Test method: fasting D860 2g, sodium bicarbonate 4g, blood glucose and insulin before taking the drug and 30, 60, 120, 180min after taking the drug, normal value: 30 ~ 60min blood sugar dropped to 50% ~ 60% of the fasting, 90 ~ 120min blood glucose is close to or returns to normal, or the ratio of insulin to blood glucose <0.3, if 30 to 60min blood glucose drops to 80% to 90% of fasting, suggesting insufficient insulin secretion or insulin resistance.

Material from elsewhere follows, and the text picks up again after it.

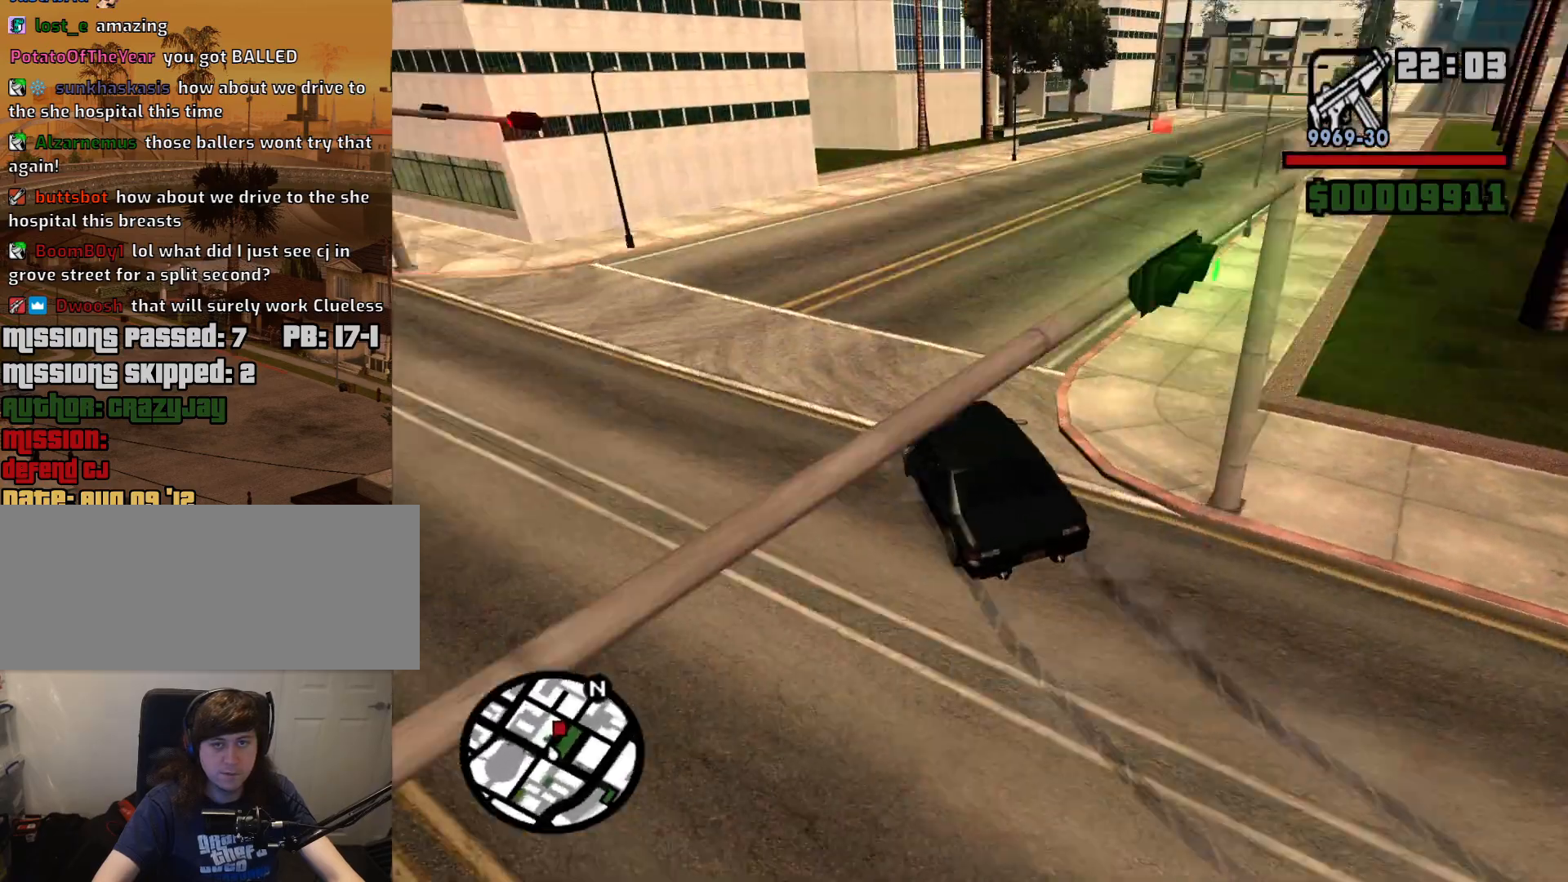
{"keys": ["w"], "mouse": [], "events": [[284, "d", "up"], [334, "a", "down"], [467, "a", "up"]]}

(4) Glucose-glucagon-tolbutamide test: This test is used to understand the maximum secretory reserve capacity of insulin, mainly used for the diagnosis of diabetes. Method: fasting oral glucose 75g, intravenous glucagon after 30 minutes 1mg and 0.5mg of tolbutamide, blood was collected before injection and 1,5,10,30,60,120min after injection, blood glucose and plasma insulin were measured. Results: The blood sugar of normal people was 4.4mmol/L 30min after taking sugar. It rose to about 7.2mmol/L. After intravenous injection, blood glucose remained at the same level. Plasma insulin rose to 400U/ml 1min after intravenous injection and peaked at 500mU/ml for 5-10min.
7. Normal blood glucose high insulin clamp test In the fasting, the blood glucose concentration is relatively stable. If a certain amount of insulin is infused, causing hyperinsulinemia, blood sugar will decrease, but if glucose is infused at the same time, blood sugar can be supplemented. This test measures the glucose utilization rate in the case of blood insulin and blood glucose homeostasis, expressed as the glucose infusion rate.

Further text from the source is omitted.